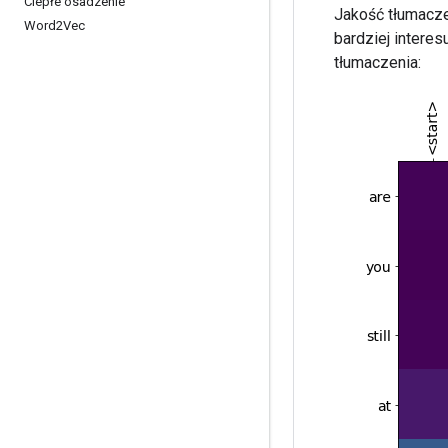
Ciepłe osadzenie
Jakość tłumacze
Word2Vec
bardziej intere
tłumaczenia:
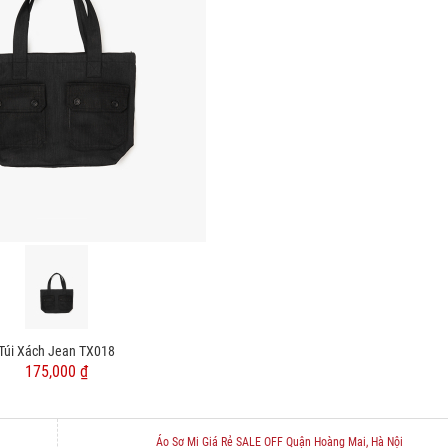
Túi Xách Jean TX018
175,000 ₫
Áo Sơ Mi Giá Rẻ SALE OFF Quận Hoàng Mai, Hà Nội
========================
Please reproduce the text of the material above with "Word2Vec" replaced by "FastText" and everything else left as it is, omitting the pictures.

Ciepłe osadzenie
Jakość tłumacze
FastText
bardziej intere
tłumaczenia:
Túi Xách Jean TX018
175,000 ₫
Áo Sơ Mi Giá Rẻ SALE OFF Quận Hoàng Mai, Hà Nội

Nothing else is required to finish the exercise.